---- Records provided
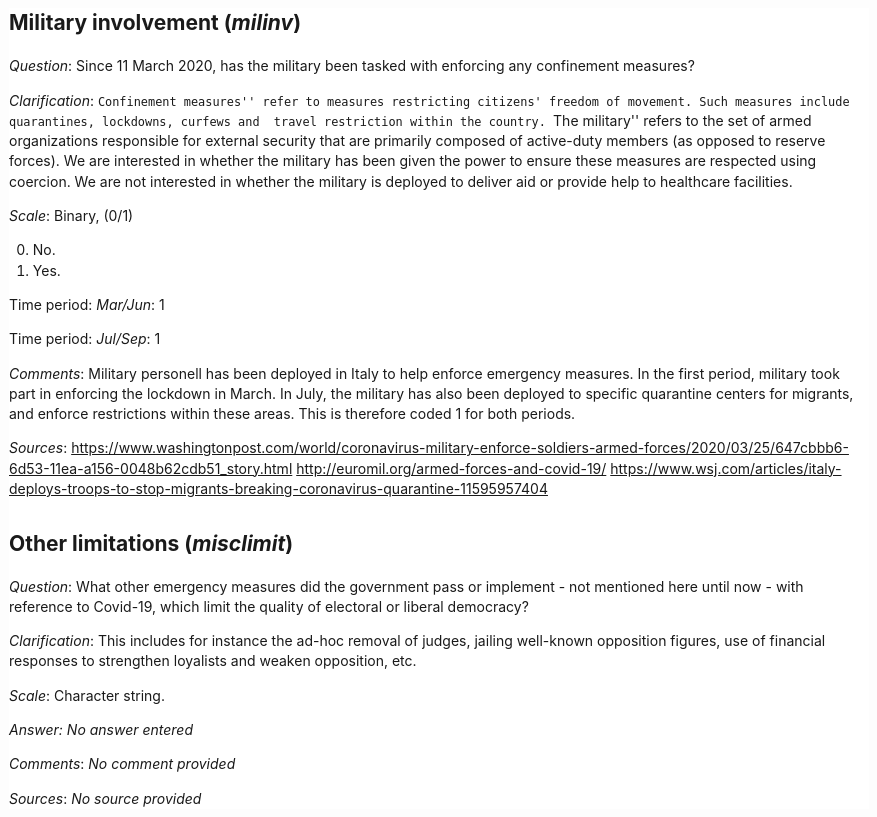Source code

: 


## Military involvement (*milinv*) 

*Question*: Since 11 March 2020, has the military been tasked with enforcing any confinement measures?

 

*Clarification*: ``Confinement measures'' refer to measures restricting citizens' freedom of movement. Such measures include  quarantines, lockdowns, curfews and  travel restriction within the country. ``The military'' refers to the set of armed organizations responsible for external security that are primarily composed of active-duty members (as opposed to reserve forces). We are interested in whether the military has been given the power to ensure these measures are respected using coercion. We are not interested in whether the military is deployed to deliver aid or provide help to healthcare facilities.

 

*Scale*: Binary, (0/1) 

 0. No. 
 1. Yes.

 
Time period: *Mar/Jun*: 1

 
Time period: *Jul/Sep*: 1

 

*Comments*:
 Military personell has been deployed in Italy to help enforce emergency measures. In the first period, military took part in enforcing the lockdown in March. In July, the military has also been deployed to specific quarantine centers for migrants, and enforce restrictions within these areas. This is therefore coded 1 for both periods. 

*Sources*:
 https://www.washingtonpost.com/world/coronavirus-military-enforce-soldiers-armed-forces/2020/03/25/647cbbb6-6d53-11ea-a156-0048b62cdb51_story.html
http://euromil.org/armed-forces-and-covid-19/
https://www.wsj.com/articles/italy-deploys-troops-to-stop-migrants-breaking-coronavirus-quarantine-11595957404





## Other limitations (*misclimit*) 

*Question*: What other emergency measures did the government pass or implement - not mentioned here until now - with reference to Covid-19, which limit the quality of electoral or liberal democracy? 

 

*Clarification*: This includes for instance the ad-hoc removal of judges, jailing well-known opposition figures, use of financial responses to strengthen loyalists and weaken opposition, etc. 

 

*Scale*: Character string.

 

*Answer:* *No answer entered* 

*Comments*:
*No comment provided* 

*Sources*:
*No source provided*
--------
◆ Directions for this task:
Copy every line of the entries in which "enforce" can be found.

◆ Answer to the problem:
 Military personell has been deployed in Italy to help enforce emergency measures. In the first period, military took part in enforcing the lockdown in March. In July, the military has also been deployed to specific quarantine centers for migrants, and enforce restrictions within these areas. This is therefore coded 1 for both periods. 
 https://www.washingtonpost.com/world/coronavirus-military-enforce-soldiers-armed-forces/2020/03/25/647cbbb6-6d53-11ea-a156-0048b62cdb51_story.html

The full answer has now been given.